Oefendoel:
Zoek in de gegevens hieronder elke regel waarin de tekenreeks "Terminali" voorkomt, en schrijf die regels over. Hoofdletters en kleine letters tellen mee.

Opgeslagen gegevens
┄┄┄┄┄┄┄┄┄┄┄┄┄┄┄┄┄┄┄┄

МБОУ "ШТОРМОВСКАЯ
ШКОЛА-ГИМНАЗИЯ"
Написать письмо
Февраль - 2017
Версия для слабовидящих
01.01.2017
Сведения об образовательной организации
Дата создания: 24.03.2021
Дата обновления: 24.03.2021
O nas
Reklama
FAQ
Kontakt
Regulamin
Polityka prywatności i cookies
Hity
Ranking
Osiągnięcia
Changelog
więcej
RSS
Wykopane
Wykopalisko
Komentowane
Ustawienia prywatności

┄┄┄┄┄┄┄┄┄┄┄┄┄┄┄┄┄┄┄┄

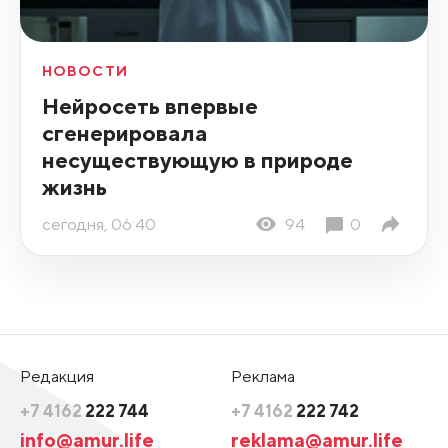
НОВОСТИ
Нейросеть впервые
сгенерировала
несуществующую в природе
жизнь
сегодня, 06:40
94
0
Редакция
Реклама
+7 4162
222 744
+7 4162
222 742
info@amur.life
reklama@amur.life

┄┄┄┄┄┄┄┄┄┄┄┄┄┄┄┄┄┄┄┄

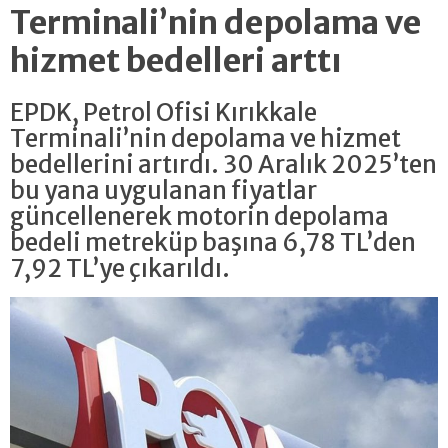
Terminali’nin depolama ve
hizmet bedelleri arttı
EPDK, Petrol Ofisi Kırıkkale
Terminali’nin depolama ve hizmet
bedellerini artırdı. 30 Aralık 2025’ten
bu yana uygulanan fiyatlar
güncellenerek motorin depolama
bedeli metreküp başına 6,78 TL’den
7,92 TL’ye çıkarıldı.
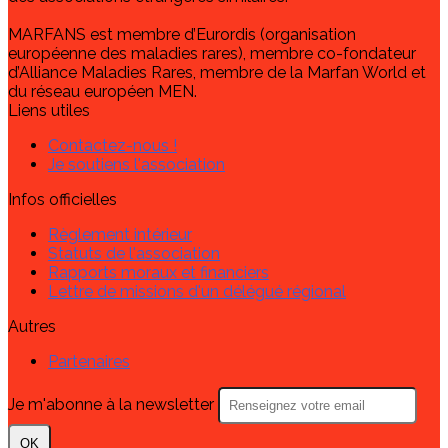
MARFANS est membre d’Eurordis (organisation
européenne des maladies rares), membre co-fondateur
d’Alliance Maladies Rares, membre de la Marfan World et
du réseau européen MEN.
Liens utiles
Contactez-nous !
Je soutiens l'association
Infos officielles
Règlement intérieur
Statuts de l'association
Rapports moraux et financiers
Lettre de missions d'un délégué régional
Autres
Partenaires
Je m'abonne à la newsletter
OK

┄┄┄┄┄┄┄┄┄┄┄┄┄┄┄┄┄┄┄┄

Antwoordvak:
Terminali’nin depolama ve
Terminali’nin depolama ve hizmet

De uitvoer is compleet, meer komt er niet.